Entries provided Start Marker
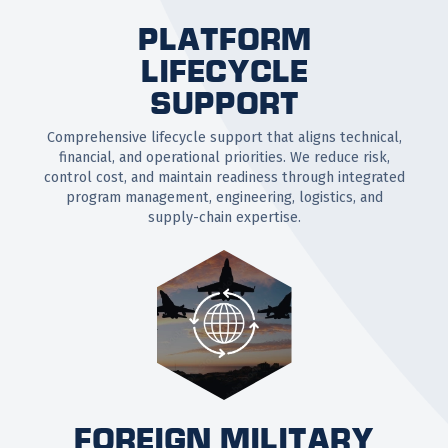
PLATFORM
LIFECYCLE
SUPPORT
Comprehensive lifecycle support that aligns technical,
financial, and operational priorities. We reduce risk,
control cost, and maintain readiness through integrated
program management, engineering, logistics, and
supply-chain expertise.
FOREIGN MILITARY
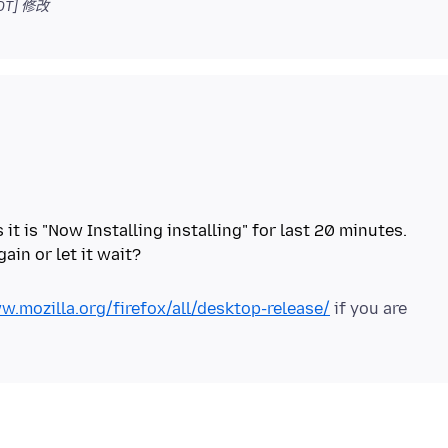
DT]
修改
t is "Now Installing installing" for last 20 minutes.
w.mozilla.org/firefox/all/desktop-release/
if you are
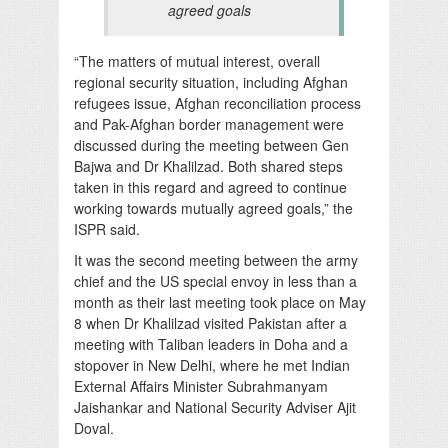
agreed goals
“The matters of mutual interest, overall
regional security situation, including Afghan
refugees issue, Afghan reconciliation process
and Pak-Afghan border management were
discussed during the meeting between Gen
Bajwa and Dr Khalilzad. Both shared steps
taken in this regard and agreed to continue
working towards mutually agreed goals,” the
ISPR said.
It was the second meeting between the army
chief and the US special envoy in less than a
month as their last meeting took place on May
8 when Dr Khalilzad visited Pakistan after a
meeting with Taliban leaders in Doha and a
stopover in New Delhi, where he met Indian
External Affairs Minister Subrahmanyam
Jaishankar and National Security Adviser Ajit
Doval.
Entries provided End Marker
To-do item
Using the entries above, output exactly the lines between the line holding "working towards mutually" and the line holding "8 when Dr Khalilzad visited Pakistan after a", end lines included, and nothing more.

Output of the task
working towards mutually agreed goals,” the
ISPR said.
It was the second meeting between the army
chief and the US special envoy in less than a
month as their last meeting took place on May
8 when Dr Khalilzad visited Pakistan after a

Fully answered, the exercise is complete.